TASK TO COMPLETE >> Beginning at the first line of the data, print each line exactly, stopping after the line that contains "Graduation fee: $175.00".

╭─ EXERCISE MATERIAL

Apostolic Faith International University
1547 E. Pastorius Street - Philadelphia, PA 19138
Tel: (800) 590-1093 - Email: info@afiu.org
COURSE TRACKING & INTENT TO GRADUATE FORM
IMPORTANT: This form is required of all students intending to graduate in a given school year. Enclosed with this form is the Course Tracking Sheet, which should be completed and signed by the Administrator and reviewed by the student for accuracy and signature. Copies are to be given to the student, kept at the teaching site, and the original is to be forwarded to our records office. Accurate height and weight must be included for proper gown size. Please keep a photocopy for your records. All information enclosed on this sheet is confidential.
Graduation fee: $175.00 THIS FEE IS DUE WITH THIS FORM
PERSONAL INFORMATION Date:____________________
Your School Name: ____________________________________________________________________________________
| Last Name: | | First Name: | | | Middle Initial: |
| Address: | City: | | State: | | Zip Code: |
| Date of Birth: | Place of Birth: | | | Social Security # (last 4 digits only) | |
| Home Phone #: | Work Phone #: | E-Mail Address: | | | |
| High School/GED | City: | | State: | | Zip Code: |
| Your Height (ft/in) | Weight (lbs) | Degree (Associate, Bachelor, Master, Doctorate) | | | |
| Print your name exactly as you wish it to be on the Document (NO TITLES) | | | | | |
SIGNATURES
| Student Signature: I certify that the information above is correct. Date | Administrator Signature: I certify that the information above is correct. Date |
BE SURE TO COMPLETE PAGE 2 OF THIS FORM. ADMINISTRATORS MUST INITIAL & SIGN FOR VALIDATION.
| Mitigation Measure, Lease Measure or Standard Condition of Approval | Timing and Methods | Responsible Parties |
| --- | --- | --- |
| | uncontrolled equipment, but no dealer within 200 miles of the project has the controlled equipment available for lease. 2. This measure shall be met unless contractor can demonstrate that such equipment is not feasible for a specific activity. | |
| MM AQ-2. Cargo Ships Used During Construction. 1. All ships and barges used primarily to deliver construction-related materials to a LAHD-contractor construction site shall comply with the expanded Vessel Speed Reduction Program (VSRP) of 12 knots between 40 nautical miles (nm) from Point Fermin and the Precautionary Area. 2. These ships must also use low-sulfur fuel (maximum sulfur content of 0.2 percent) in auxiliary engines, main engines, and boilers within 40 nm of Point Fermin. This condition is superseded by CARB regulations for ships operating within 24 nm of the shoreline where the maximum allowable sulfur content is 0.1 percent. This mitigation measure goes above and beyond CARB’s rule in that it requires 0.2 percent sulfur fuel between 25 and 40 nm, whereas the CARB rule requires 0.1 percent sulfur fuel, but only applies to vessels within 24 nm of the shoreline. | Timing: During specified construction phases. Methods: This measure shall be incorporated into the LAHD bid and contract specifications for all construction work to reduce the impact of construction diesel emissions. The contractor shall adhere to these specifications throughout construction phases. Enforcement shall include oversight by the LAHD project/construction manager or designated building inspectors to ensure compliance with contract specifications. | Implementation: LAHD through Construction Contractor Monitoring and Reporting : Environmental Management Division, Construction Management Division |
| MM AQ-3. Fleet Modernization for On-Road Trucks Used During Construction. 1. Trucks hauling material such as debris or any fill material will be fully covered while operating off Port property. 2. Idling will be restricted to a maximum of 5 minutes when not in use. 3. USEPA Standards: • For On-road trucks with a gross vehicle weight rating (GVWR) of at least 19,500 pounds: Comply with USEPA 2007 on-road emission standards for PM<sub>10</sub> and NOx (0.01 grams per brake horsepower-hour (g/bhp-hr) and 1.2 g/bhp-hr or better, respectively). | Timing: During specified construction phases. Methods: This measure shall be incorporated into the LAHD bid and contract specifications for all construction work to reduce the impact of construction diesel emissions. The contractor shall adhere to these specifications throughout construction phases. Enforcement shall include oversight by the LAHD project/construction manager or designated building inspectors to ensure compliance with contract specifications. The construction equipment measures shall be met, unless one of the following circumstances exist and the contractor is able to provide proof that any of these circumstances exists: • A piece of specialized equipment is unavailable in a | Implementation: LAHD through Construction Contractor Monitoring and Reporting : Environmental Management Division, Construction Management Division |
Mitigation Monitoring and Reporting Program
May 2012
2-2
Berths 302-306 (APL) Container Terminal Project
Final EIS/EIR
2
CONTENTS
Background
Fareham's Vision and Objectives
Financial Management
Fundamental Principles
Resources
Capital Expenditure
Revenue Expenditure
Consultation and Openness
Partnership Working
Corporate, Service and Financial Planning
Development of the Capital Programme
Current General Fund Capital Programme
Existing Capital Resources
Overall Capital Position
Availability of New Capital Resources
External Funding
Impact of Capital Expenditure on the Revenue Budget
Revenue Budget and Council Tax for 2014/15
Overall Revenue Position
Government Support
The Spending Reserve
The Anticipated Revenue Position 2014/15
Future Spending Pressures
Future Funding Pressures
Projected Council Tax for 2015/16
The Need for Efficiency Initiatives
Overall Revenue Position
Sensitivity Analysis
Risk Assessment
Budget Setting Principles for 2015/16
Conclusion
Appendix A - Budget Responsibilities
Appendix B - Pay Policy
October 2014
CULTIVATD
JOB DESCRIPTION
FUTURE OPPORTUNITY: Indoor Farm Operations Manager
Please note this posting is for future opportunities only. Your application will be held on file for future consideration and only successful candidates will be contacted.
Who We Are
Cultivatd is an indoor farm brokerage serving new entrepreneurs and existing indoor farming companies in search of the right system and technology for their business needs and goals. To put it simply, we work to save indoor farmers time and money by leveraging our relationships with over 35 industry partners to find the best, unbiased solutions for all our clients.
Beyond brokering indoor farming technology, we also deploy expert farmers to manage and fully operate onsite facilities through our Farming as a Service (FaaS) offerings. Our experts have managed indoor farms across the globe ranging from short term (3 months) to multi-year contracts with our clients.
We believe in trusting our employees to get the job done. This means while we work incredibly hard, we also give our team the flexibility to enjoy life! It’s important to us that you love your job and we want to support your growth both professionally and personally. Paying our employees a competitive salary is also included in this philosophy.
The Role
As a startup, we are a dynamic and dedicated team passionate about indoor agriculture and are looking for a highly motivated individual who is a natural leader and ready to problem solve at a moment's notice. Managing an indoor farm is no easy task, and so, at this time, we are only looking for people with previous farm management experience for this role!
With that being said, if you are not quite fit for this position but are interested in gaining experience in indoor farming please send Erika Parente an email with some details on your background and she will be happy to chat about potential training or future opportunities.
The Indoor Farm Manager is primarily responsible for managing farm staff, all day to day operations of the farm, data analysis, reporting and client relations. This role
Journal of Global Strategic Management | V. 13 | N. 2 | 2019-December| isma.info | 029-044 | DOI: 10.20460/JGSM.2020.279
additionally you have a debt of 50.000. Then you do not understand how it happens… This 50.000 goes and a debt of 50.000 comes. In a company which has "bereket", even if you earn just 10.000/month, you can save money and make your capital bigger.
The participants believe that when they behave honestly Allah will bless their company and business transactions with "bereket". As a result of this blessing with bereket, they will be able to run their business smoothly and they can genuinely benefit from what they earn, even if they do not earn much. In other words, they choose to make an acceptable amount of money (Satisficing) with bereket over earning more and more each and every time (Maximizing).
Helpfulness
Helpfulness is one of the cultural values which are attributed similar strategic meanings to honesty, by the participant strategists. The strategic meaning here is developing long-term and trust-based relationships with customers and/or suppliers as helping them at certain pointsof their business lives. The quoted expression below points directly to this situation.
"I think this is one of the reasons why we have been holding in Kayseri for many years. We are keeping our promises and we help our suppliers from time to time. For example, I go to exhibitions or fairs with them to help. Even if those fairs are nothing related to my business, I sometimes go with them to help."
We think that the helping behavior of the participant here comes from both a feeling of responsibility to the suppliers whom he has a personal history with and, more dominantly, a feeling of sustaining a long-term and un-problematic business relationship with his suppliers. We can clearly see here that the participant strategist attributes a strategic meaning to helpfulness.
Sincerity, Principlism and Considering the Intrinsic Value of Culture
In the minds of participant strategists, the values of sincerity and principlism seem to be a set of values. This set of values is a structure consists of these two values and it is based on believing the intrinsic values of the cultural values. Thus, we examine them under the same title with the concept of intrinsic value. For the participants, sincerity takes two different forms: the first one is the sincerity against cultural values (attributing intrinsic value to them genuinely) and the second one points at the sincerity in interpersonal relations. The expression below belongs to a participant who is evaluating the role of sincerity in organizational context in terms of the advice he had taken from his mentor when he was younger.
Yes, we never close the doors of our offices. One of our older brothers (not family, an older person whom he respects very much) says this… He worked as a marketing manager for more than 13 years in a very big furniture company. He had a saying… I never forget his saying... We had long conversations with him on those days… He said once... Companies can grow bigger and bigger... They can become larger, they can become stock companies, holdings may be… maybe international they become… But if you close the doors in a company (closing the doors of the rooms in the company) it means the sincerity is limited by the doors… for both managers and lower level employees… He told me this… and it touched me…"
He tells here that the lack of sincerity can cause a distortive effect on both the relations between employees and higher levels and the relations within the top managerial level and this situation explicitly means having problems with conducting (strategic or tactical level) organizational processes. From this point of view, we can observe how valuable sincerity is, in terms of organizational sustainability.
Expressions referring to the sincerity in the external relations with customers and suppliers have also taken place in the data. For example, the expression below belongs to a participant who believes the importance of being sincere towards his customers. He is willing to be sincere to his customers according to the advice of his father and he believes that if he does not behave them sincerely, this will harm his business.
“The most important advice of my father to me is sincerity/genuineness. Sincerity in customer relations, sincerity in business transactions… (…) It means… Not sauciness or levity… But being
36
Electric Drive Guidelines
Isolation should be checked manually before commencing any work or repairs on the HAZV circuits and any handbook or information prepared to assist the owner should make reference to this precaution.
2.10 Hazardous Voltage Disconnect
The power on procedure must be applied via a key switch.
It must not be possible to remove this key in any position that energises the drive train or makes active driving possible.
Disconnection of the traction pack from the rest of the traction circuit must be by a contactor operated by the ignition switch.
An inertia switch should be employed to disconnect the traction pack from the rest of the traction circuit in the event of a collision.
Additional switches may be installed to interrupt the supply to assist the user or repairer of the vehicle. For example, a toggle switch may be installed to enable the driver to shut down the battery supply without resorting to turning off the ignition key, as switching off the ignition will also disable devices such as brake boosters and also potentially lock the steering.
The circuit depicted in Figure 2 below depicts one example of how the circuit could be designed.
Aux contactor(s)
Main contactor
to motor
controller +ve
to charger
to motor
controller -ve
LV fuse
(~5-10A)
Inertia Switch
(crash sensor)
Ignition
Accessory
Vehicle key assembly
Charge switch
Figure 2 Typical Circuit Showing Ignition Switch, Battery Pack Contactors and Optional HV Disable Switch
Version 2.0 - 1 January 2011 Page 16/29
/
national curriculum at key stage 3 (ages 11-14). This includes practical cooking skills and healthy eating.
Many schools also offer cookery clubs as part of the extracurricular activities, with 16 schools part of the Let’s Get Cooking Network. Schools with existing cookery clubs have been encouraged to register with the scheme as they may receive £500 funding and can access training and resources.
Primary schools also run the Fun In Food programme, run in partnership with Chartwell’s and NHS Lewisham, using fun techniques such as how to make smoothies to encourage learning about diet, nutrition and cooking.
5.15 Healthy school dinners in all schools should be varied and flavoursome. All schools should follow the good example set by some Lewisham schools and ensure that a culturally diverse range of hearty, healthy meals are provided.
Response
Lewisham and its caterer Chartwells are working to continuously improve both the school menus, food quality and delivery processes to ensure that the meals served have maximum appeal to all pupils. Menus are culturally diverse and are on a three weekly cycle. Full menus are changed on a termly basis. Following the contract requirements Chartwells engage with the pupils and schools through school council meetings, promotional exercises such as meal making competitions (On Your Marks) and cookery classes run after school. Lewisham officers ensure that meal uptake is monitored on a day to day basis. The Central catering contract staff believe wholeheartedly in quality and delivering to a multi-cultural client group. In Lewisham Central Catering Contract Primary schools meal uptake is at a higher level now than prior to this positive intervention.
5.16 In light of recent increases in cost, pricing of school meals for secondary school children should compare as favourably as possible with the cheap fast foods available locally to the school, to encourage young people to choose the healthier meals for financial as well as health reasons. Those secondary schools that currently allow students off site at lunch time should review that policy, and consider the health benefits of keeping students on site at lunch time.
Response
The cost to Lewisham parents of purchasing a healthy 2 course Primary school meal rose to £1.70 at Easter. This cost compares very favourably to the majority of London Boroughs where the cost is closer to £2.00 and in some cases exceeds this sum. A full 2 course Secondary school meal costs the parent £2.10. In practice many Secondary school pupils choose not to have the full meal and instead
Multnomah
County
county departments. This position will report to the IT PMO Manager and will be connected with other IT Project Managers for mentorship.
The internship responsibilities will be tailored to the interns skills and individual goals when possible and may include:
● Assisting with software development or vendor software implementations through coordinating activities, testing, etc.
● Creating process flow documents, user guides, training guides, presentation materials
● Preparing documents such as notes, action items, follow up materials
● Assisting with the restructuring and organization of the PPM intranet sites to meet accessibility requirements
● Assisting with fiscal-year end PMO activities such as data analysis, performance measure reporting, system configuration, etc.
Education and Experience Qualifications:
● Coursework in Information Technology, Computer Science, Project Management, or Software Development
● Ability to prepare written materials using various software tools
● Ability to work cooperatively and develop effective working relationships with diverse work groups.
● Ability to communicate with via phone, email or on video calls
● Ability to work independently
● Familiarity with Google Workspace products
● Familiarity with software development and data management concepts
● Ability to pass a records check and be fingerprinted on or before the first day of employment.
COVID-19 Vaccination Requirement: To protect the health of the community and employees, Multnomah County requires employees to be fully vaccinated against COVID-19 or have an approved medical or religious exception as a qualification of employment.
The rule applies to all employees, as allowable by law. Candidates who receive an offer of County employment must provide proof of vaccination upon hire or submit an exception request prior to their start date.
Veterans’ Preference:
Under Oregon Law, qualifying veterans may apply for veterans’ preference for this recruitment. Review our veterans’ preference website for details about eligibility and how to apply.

╰─

ANSWER BOX >>
Apostolic Faith International University
1547 E. Pastorius Street - Philadelphia, PA 19138
Tel: (800) 590-1093 - Email: info@afiu.org
COURSE TRACKING & INTENT TO GRADUATE FORM
IMPORTANT: This form is required of all students intending to graduate in a given school year. Enclosed with this form is the Course Tracking Sheet, which should be completed and signed by the Administrator and reviewed by the student for accuracy and signature. Copies are to be given to the student, kept at the teaching site, and the original is to be forwarded to our records office. Accurate height and weight must be included for proper gown size. Please keep a photocopy for your records. All information enclosed on this sheet is confidential.
Graduation fee: $175.00 THIS FEE IS DUE WITH THIS FORM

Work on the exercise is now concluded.